You can inspect the annotations on the live object to verify (the Job is purged after the first successful run, so catch it while the component is first being applied, or look at what component-operator recorded):

kubectl get job -n cert-manager -l app.kubernetes.io/component=startupapicheck \
  -o jsonpath='{.items[0].metadata.annotations}' | jq .

CRD deployment

Because the cert-manager CRDs are included in the chart output (crds.enabled: true), component-operator picks them up as regular dependent objects and applies its implicit ordering: CRD definitions deployed early to ensure that controllers reconciling them can properly start afterwards. Note that the annotation helm.sh/resource-policy: keep in the original Helm output maps to a deletion policy of Orphan for the CRD objects.

4. Create a Certificate using a self-signed Issuer

With cert-manager running, create a ClusterIssuer and a Certificate to verify the installation:

# selfsigned-test.yaml
---
apiVersion: cert-manager.io/v1
kind: ClusterIssuer
metadata:
  name: selfsigned
spec:
  selfSigned: {}
---
apiVersion: cert-manager.io/v1
kind: Certificate
metadata:
  name: example
  namespace: default
spec:
  secretName: example-tls
  issuerRef:
    name: selfsigned
    kind: ClusterIssuer
  dnsNames:
    - example.local
kubectl apply -f selfsigned-test.yaml

Wait for the certificate to be issued:

kubectl wait certificate example --for condition=Ready

Once READY is True, cert-manager has signed the certificate and stored the result in the example-tls Secret in the cert-manager namespace.

5. Delete the Component — and observe the wait

Now delete the component:

kubectl delete component cert-manager

The component does not disappear immediately. Check its state:

kubectl get component cert-manager
NAME           STATE           REASON              ...
cert-manager   Deleting        DeletionBlocked     ...

Why deletion is blocked

The cert-manager chart includes CRD definitions for types such as Certificate, ClusterIssuer, and CertificateRequest. component-operator recognises these as extension types it manages. The ClusterIssuer and Certificate you created in step 4 are foreign instances of those types — they exist in the cluster but are not part of the component’s own inventory.

component-operator blocks deletion until all foreign instances of managed extension types are gone. This ensures that the cert-manager controller — which processes finalizers and admission webhooks for those resources — stays alive long enough to handle their removal cleanly. Without this guard, deleting the controller before its CRD instances are gone would leave orphaned resources with stuck finalizers.

Inspect the blocking message in the component status:

kubectl describe component cert-manager

6. Remove the foreign instances and complete deletion

Delete the Certificate and ClusterIssuer. cert-manager will also clean up the associated CertificateRequest and the example-tls Secret:

kubectl delete certificate example
kubectl delete clusterissuer selfsigned

Wait a moment for cert-manager to process the deletions, then check whether any instances of the managed types remain:

kubectl get certificates,clusterissuers,certificaterequests -A

Once no instances remain, component-operator detects the change and proceeds with the component deletion. Confirm that it is gone:

kubectl get component cert-manager
Error from server (NotFound): components.core.cs.sap.com "cert-manager" not found

The component, its deployments, RBAC resources, and all other dependent objects have been fully removed from the cluster. Not that the CRD objects themselves are still there because the cert-manager maintainers decided to set the helm.sh/resource-policy: keep annotation on the CRDs, which makes component-operator orphan them on deletion. If they wouldn’t have it done this way, and shipped the CRDs in the usual way via the chart’s ./crds subdirectory, the CRDs would have been removed here as well.

**DATA SUPPLIED:**
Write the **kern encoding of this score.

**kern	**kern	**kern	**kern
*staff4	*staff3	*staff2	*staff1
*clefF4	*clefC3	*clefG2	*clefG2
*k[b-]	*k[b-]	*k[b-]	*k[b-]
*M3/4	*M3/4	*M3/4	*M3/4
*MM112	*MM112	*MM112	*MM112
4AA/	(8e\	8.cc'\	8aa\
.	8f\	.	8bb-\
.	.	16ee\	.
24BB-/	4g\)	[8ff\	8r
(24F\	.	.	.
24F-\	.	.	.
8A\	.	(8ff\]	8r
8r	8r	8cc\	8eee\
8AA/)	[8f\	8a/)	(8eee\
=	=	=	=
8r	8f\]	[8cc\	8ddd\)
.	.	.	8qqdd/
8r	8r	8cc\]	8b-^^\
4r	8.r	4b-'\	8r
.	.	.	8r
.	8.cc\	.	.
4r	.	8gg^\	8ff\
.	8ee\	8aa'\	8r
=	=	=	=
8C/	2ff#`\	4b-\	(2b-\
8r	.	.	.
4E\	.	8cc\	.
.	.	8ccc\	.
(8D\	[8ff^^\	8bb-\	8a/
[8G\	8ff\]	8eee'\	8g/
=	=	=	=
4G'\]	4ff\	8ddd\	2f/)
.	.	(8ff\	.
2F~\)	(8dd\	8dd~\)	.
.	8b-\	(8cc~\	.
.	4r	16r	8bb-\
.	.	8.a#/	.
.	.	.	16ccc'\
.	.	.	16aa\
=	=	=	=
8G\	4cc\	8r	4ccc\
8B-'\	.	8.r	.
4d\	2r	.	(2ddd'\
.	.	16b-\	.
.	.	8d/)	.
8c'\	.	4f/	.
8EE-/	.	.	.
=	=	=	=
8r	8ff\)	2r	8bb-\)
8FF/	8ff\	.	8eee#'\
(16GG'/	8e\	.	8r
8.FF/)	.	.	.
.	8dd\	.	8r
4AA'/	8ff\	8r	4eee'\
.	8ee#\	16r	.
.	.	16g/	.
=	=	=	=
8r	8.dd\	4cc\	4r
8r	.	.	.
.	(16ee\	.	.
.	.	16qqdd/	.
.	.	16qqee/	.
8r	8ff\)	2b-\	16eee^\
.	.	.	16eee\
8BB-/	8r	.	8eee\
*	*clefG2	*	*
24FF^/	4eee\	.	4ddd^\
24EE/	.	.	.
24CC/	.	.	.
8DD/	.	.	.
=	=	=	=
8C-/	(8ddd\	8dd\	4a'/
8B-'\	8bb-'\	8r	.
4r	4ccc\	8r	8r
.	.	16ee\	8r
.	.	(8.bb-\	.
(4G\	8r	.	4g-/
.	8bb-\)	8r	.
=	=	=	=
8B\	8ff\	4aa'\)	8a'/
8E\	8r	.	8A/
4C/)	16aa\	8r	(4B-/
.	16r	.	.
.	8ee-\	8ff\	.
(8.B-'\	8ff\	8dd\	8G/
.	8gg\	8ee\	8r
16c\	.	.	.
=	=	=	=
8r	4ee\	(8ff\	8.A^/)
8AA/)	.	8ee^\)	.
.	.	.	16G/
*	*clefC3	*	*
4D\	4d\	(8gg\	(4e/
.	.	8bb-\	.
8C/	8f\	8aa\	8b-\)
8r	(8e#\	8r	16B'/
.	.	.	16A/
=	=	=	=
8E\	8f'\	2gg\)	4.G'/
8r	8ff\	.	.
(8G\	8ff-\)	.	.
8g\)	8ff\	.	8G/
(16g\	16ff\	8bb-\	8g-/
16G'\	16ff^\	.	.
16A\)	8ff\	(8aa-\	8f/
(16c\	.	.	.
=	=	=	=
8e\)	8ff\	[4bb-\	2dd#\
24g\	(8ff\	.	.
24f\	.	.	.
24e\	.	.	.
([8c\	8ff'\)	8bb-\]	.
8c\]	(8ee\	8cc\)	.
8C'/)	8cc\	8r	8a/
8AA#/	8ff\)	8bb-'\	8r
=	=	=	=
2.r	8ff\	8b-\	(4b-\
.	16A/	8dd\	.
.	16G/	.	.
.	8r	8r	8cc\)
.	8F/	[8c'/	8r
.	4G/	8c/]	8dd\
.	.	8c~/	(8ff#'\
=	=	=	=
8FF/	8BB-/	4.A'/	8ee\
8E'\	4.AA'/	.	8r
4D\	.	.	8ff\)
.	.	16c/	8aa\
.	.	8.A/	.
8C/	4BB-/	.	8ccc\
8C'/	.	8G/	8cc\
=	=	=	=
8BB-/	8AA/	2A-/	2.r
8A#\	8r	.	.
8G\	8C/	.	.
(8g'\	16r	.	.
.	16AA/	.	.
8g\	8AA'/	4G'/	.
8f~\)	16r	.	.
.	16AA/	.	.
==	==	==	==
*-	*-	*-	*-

**COMPLETE THE FOLLOWING:**
a - Answer each question from the cert-manager walkthrough in a word or short phrase:
(i) Which object is purged after the first successful run?
(ii) What deletion policy does the annotation helm.sh/resource-policy: keep map to for the CRD objects?
(iii) What state and reason does the component show right after the delete command is issued?
b - Condense the paragraph of the cert-manager walkthrough that opens "component-operator blocks deletion until" into a short bulleted list that keeps its main facts.
c - For each statement below, say yes or no according to the cert-manager walkthrough, and quote the words that decide it:
(i) The ClusterIssuer and Certificate created in step 4 belong to the component's own inventory.
(ii) The cert-manager CRDs are included in the chart output.
(iii) After the delete command, the component disappears immediately.

**RESPONSES IN ORDER:**
a -
(i) The Job
(ii) Orphan
(iii) State Deleting, reason DeletionBlocked

b -
- component-operator blocks deletion until all foreign instances of managed extension types are gone.
- This keeps the cert-manager controller alive long enough to handle the removal of those resources cleanly, since it processes their finalizers and admission webhooks.
- Without this guard, deleting the controller before its CRD instances are gone would leave orphaned resources with stuck finalizers.

c -
(i) No: "they exist in the cluster but are not part of the component’s own inventory"
(ii) Yes: "the cert-manager CRDs are included in the chart output (crds.enabled: true)"
(iii) No: "The component does not disappear immediately."